Hablé con Lorena, mi enfermera. Su diagnóstico fue claro: lo que describía encajaba muy bien con un episodio hipomaníaco en contexto estacional (primavera) Temo que la hipomanía puede escalar a manía, puede virar a paranoia o pueda ir seguida de caída brusca en una depresión.
En la hipomanía todo parece posible. Las ideas fluyen con una velocidad deslumbrante, la confianza se eleva, el mundo se vuelve más interesante, más vivo, más incendiado. Pero esa claridad es engañosa: no es estabilidad, es aceleración. Seduce. Te hace sentir brillante, poderoso, invulnerable. Pero esa sensación no es libertad: es una distorsión de la percepción y del juicio. La mente crea estados de exaltación que parecen vida en su forma más intensa, pero que en realidad son una forma de desorden. Todo se vuelve extraordinariamente vívido… como si la vida adquiriera una intensidad insoportable.
Baruch Spinoza: “La alegría es el paso a una mayor perfección… pero debe estar guiada por la razón para no convertirse en ilusión”. La felicidad auténtica es tranquila, no frenética. No depende de la excitación constante, sino de un equilibrio interior.
Debo dormir. Mañana me inyectan el Xeplion.

### DATOS PROPORCIONADOS
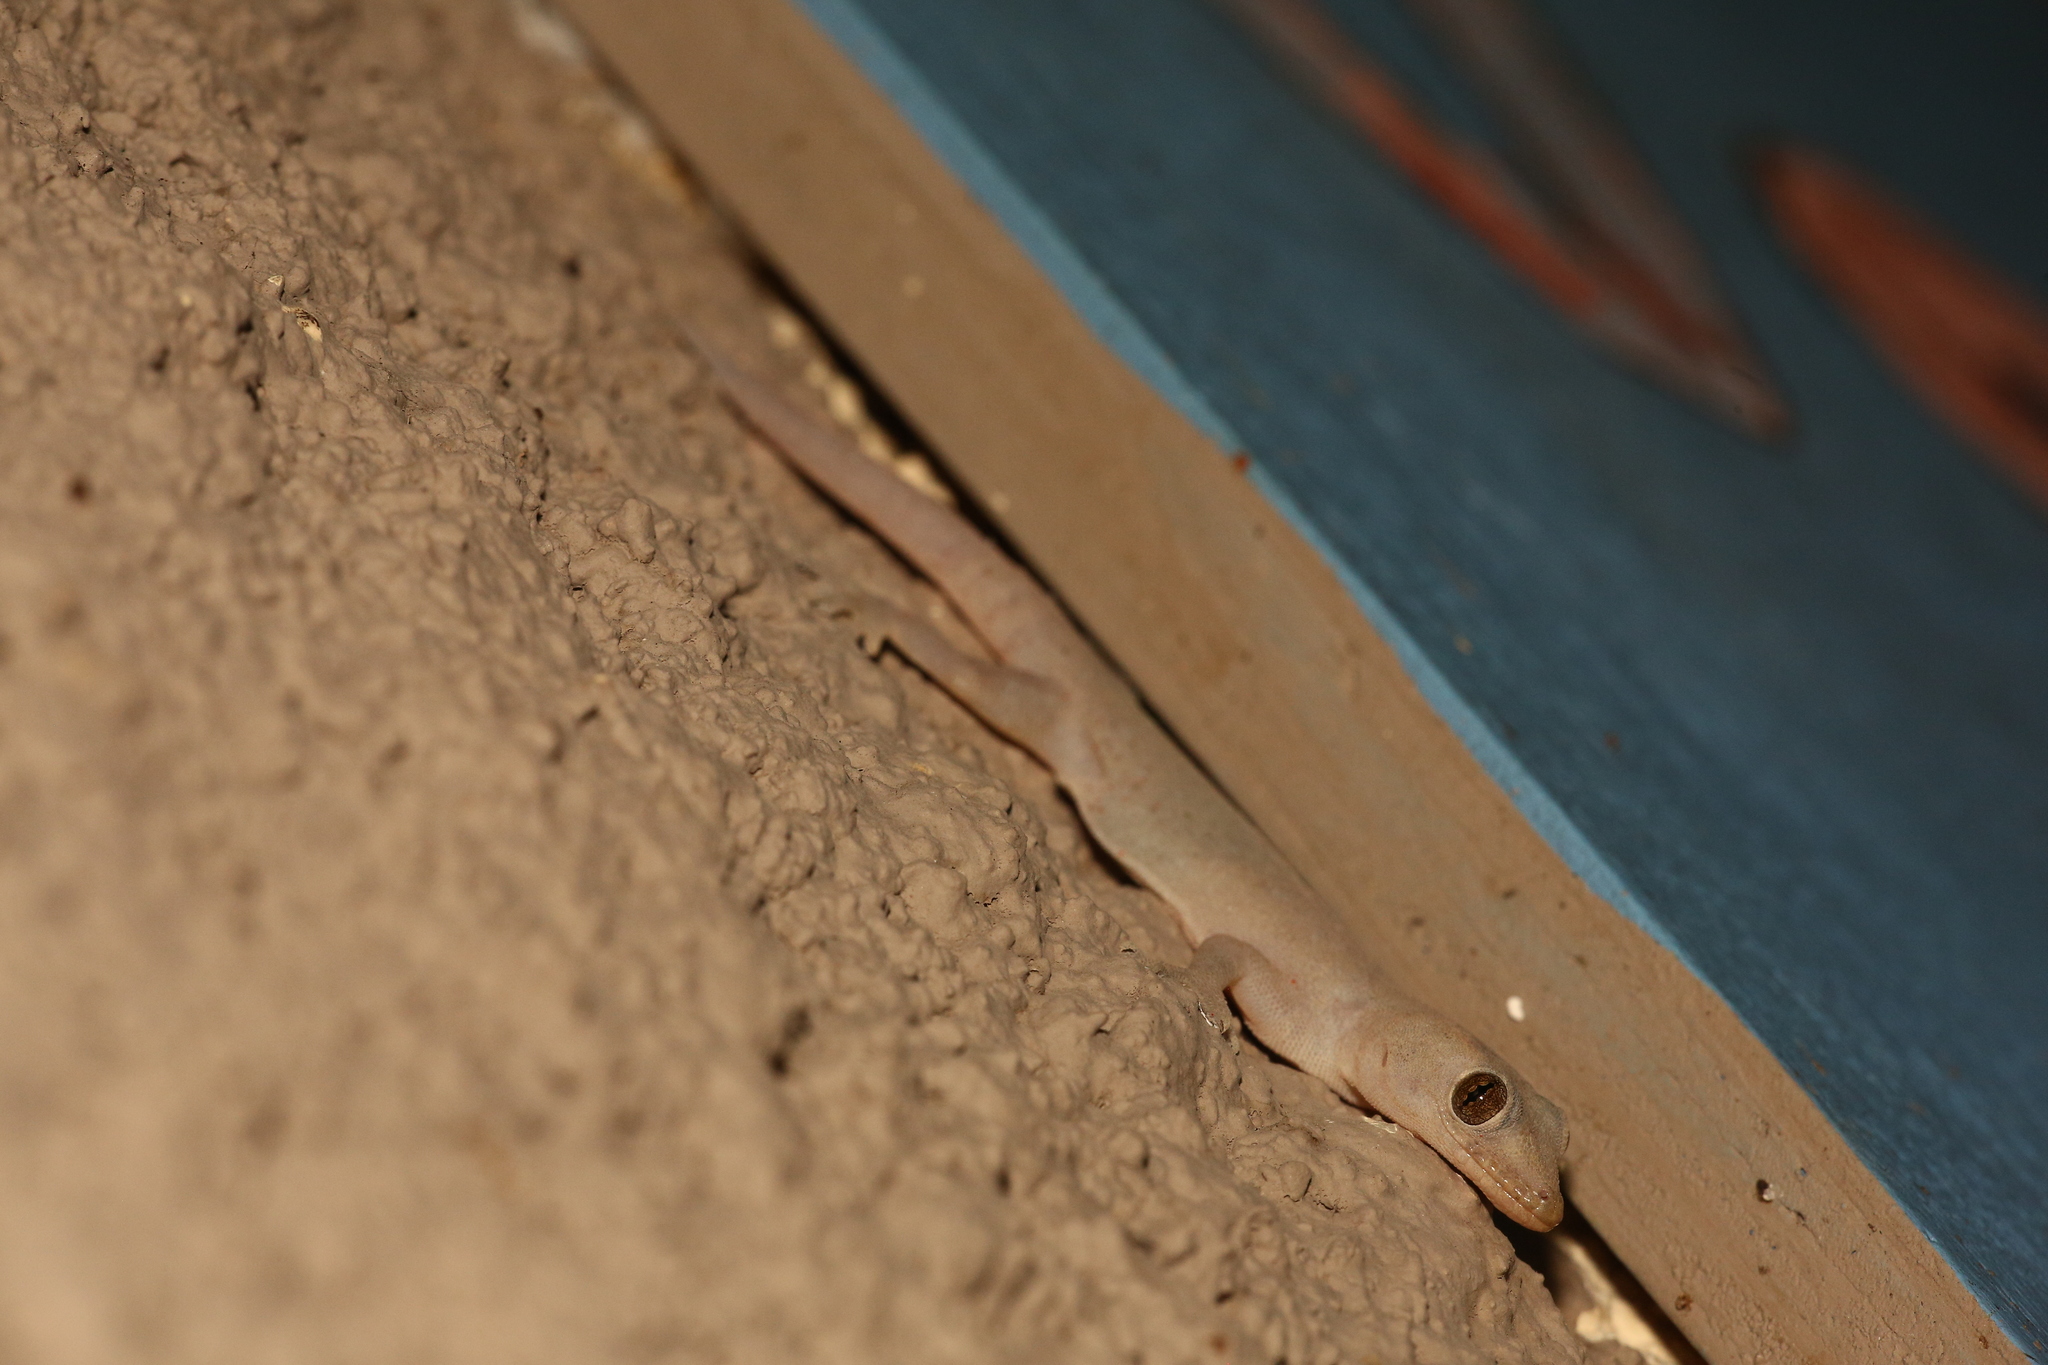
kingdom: Animalia
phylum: Chordata
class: Squamata
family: Gekkonidae
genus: Hemidactylus
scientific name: Hemidactylus frenatus
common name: Common house gecko
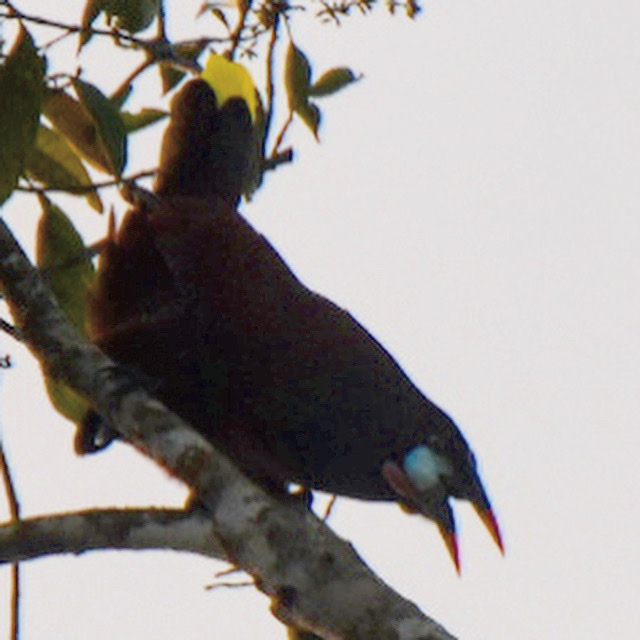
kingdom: Animalia
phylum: Chordata
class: Aves
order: Passeriformes
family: Icteridae
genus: Psarocolius
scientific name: Psarocolius montezuma
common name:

### DETALLES DE LA TAREA
En el texto sobre la hipomanía, ¿qué medicamento se va a inyectar mañana?

### RESPUESTA AL EJERCICIO
El Xeplion.